Saturation analysis of SNP calling

We performed the saturation analysis based on resequencing data of Aimengniu, which had a total genome coverage of around 14×, to dissect the relationship between wheat re-sequencing coverage and number of identified SNP, and result indicated our current dataset was qualified to perform a genomic resource dissection through pairwise comparison strategy. Samtools (version 1.3.169) (Li et al., 2009) with the parameter “view -s” was used to randomly extract alignments from BAM files of Aimengniu to produce multiple datasets at different coverage levels. SNP calling was conducted by using GATK (version 3.870) (McKenna et al., 2010) pipeline.

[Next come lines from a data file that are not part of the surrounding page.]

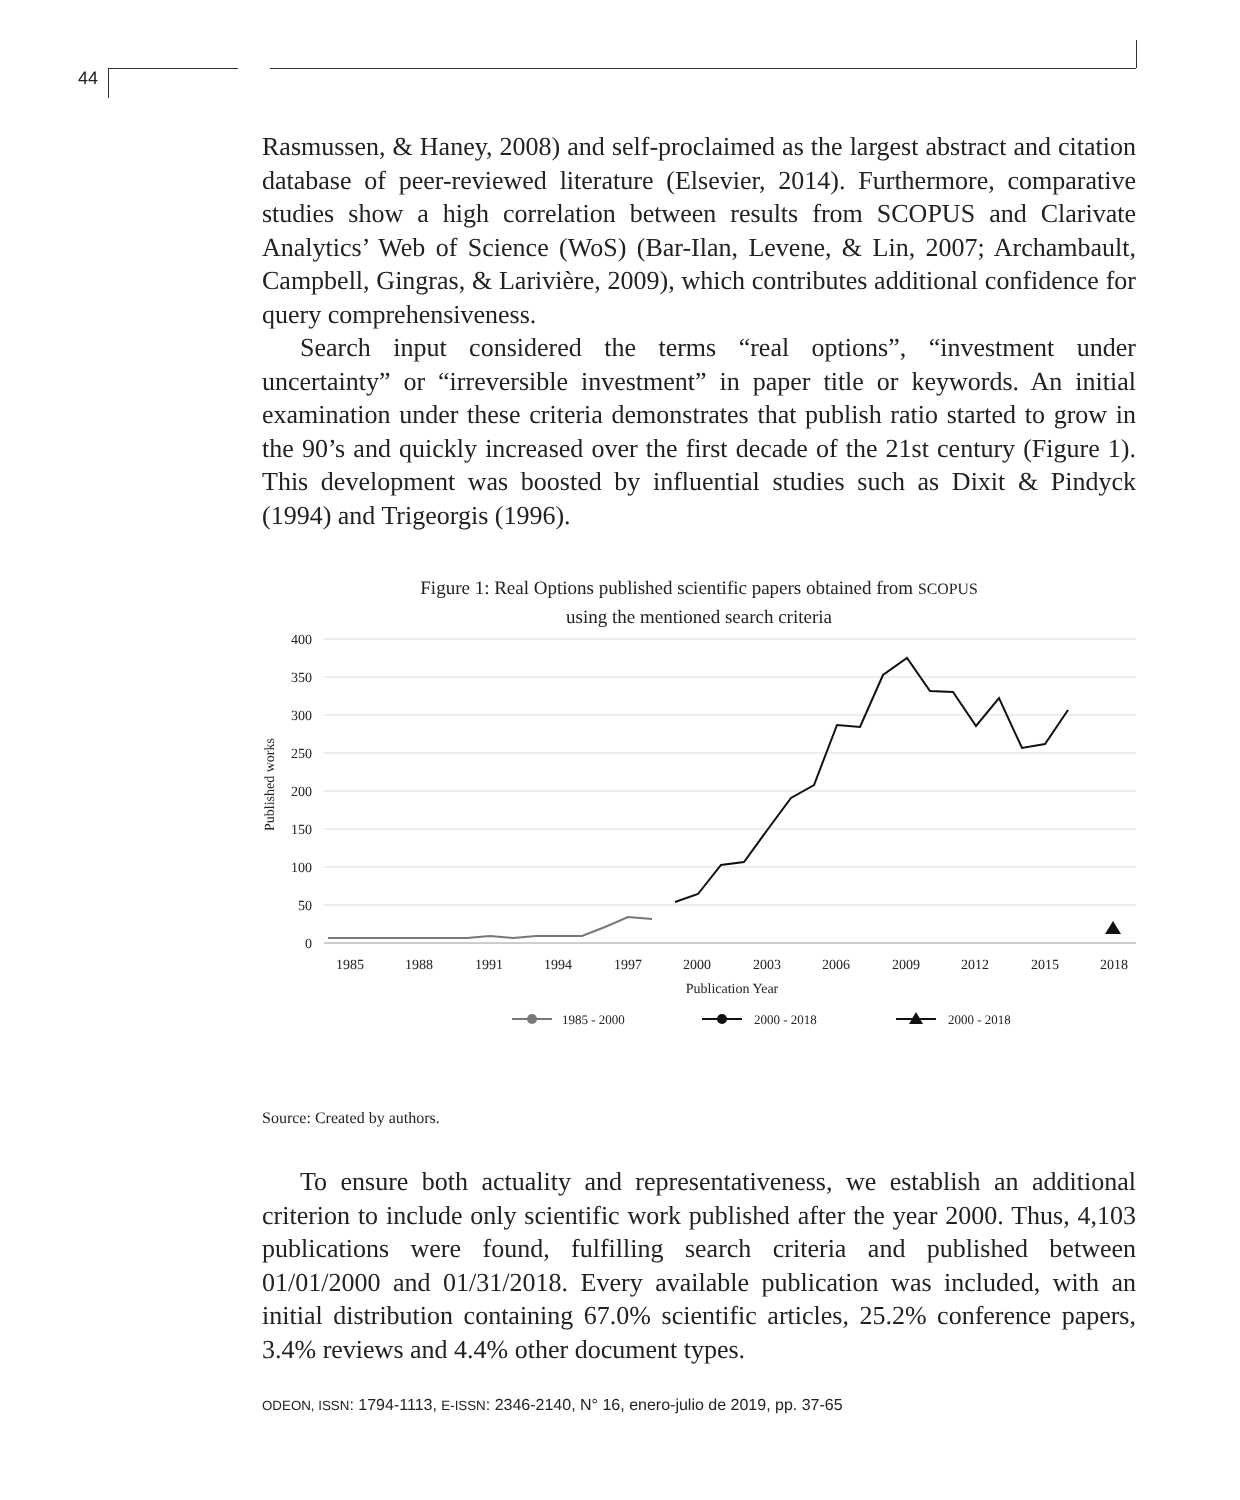44
Rasmussen, & Haney, 2008) and self-proclaimed as the largest abstract and citation database of peer-reviewed literature (Elsevier, 2014). Furthermore, comparative studies show a high correlation between results from SCOPUS and Clarivate Analytics’ Web of Science (WoS) (Bar-Ilan, Levene, & Lin, 2007; Archambault, Campbell, Gingras, & Larivière, 2009), which contributes additional confidence for query comprehensiveness.
Search input considered the terms “real options”, “investment under uncertainty” or “irreversible investment” in paper title or keywords. An initial examination under these criteria demonstrates that publish ratio started to grow in the 90’s and quickly increased over the first decade of the 21st century (Figure 1). This development was boosted by influential studies such as Dixit & Pindyck (1994) and Trigeorgis (1996).
Figure 1: Real Options published scientific papers obtained from SCOPUS
using the mentioned search criteria
400
350
300
250
200
150
100
50
0
Published works
1985
1988
1991
1994
1997
2000
2003
2006
2009
2012
2015
2018
Publication Year
1985 - 2000
2000 - 2018
2000 - 2018
Source: Created by authors.
To ensure both actuality and representativeness, we establish an additional criterion to include only scientific work published after the year 2000. Thus, 4,103 publications were found, fulfilling search criteria and published between 01/01/2000 and 01/31/2018. Every available publication was included, with an initial distribution containing 67.0% scientific articles, 25.2% conference papers, 3.4% reviews and 4.4% other document types.
ODEON, ISSN: 1794-1113, E-ISSN: 2346-2140, N° 16, enero-julio de 2019, pp. 37-65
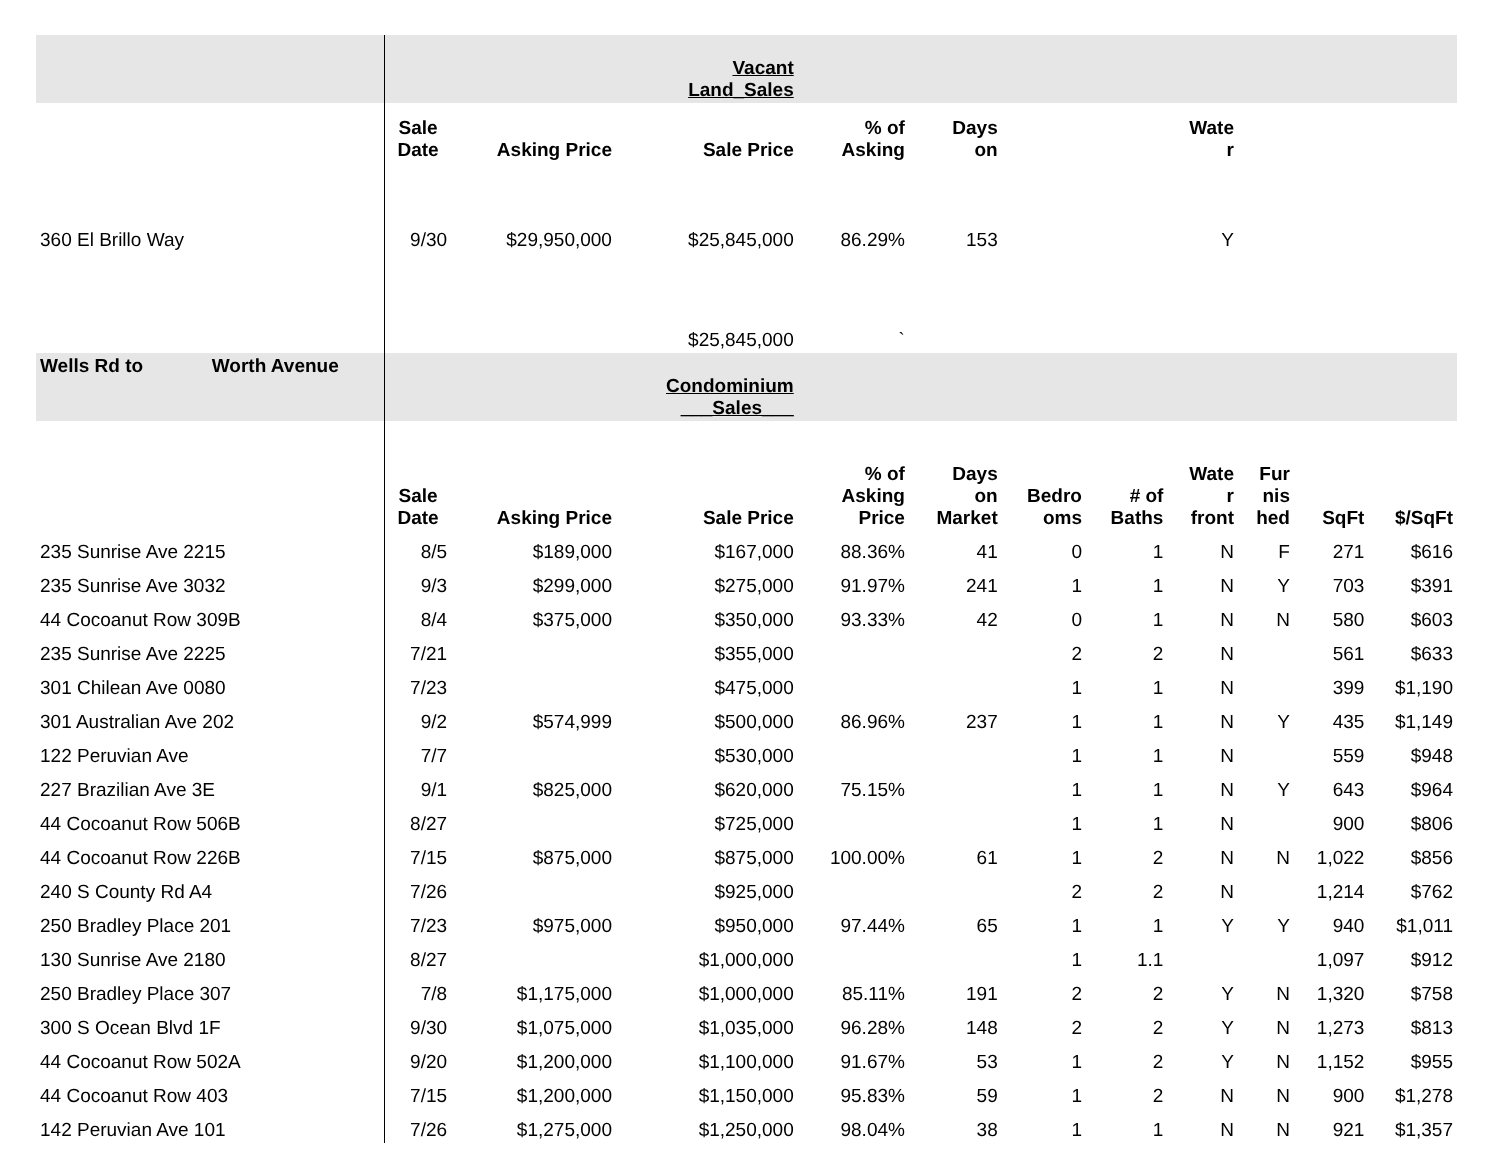| | | | Vacant Land_Sales | | | | | | | | |
| --- | --- | --- | --- | --- | --- | --- | --- | --- | --- | --- | --- |
| | Sale Date | Asking Price | Sale Price | % of Asking | Days on | | | Wate r | | | |
| 360 El Brillo Way | 9/30 | $29,950,000 | $25,845,000 | 86.29% | 153 | | | Y | | | |
| | | | $25,845,000 | ` | | | | | | | |
| Wells Rd to Worth Avenue | | | Condominium ___Sales___ | | | | | | | | |
| | Sale Date | Asking Price | Sale Price | % of Asking Price | Days on Market | Bedro oms | # of Baths | Wate r front | Fur nis hed | SqFt | $/SqFt |
| 235 Sunrise Ave 2215 | 8/5 | $189,000 | $167,000 | 88.36% | 41 | 0 | 1 | N | F | 271 | $616 |
| 235 Sunrise Ave 3032 | 9/3 | $299,000 | $275,000 | 91.97% | 241 | 1 | 1 | N | Y | 703 | $391 |
| 44 Cocoanut Row 309B | 8/4 | $375,000 | $350,000 | 93.33% | 42 | 0 | 1 | N | N | 580 | $603 |
| 235 Sunrise Ave 2225 | 7/21 | | $355,000 | | | 2 | 2 | N | | 561 | $633 |
| 301 Chilean Ave 0080 | 7/23 | | $475,000 | | | 1 | 1 | N | | 399 | $1,190 |
| 301 Australian Ave 202 | 9/2 | $574,999 | $500,000 | 86.96% | 237 | 1 | 1 | N | Y | 435 | $1,149 |
| 122 Peruvian Ave | 7/7 | | $530,000 | | | 1 | 1 | N | | 559 | $948 |
| 227 Brazilian Ave 3E | 9/1 | $825,000 | $620,000 | 75.15% | | 1 | 1 | N | Y | 643 | $964 |
| 44 Cocoanut Row 506B | 8/27 | | $725,000 | | | 1 | 1 | N | | 900 | $806 |
| 44 Cocoanut Row 226B | 7/15 | $875,000 | $875,000 | 100.00% | 61 | 1 | 2 | N | N | 1,022 | $856 |
| 240 S County Rd A4 | 7/26 | | $925,000 | | | 2 | 2 | N | | 1,214 | $762 |
| 250 Bradley Place 201 | 7/23 | $975,000 | $950,000 | 97.44% | 65 | 1 | 1 | Y | Y | 940 | $1,011 |
| 130 Sunrise Ave 2180 | 8/27 | | $1,000,000 | | | 1 | 1.1 | | | 1,097 | $912 |
| 250 Bradley Place 307 | 7/8 | $1,175,000 | $1,000,000 | 85.11% | 191 | 2 | 2 | Y | N | 1,320 | $758 |
| 300 S Ocean Blvd 1F | 9/30 | $1,075,000 | $1,035,000 | 96.28% | 148 | 2 | 2 | Y | N | 1,273 | $813 |
| 44 Cocoanut Row 502A | 9/20 | $1,200,000 | $1,100,000 | 91.67% | 53 | 1 | 2 | Y | N | 1,152 | $955 |
| 44 Cocoanut Row 403 | 7/15 | $1,200,000 | $1,150,000 | 95.83% | 59 | 1 | 2 | N | N | 900 | $1,278 |
| 142 Peruvian Ave 101 | 7/26 | $1,275,000 | $1,250,000 | 98.04% | 38 | 1 | 1 | N | N | 921 | $1,357 |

Haplotype calls based on genome assemblies

For the comparison between the genome assemblies of SY Mattis and Jagger, we applied samtools-1.9 faidx to extract individual chromosomes from the assemblies and then generated the dot-plot. Pairwise alignments were performed for each chromosome, following the method in Brinton et al. (2020). The NUCmer program of MUMmer-3.2332 (Kurtz et al. 2004) was used for pairwise alignment with –mum option. The raw delta files were filtered using the delta-filter command with the options −l 20,000, −r, and –q. The comparison results were processed through the Rscript provided by Brinton et al. (2020) in https://github.com/Uauy-Lab/pangenome-haplotypes.

Nongda5181 parental-descend genome region identification

To obtain more consecutive gIBD between Nongda5181 and its parents, we further determined the source of genomic block shared between Nongda3097 and Lunxuan987 in Nongda5181 by the donor of regions in the vicinity of them. We assumed that parental shared block could be redirected to one parent if the vicinities of this block belong to the same parent.

Phylogenetic analysis

SNP sites with <10% missing rate were used to for phylogenetic analysis. And the IBS-based hierarchical phylogenetic tree was obtained by calculating the pairwise genetic distances using PLINK (version 1.971) (Purcell et al., 2007) with parameter “--distance square 1-ibs.” The IBS-based and gIBD-based tree were constructed using the hclust method and ggtree (Yu et al., 2017) in the R package.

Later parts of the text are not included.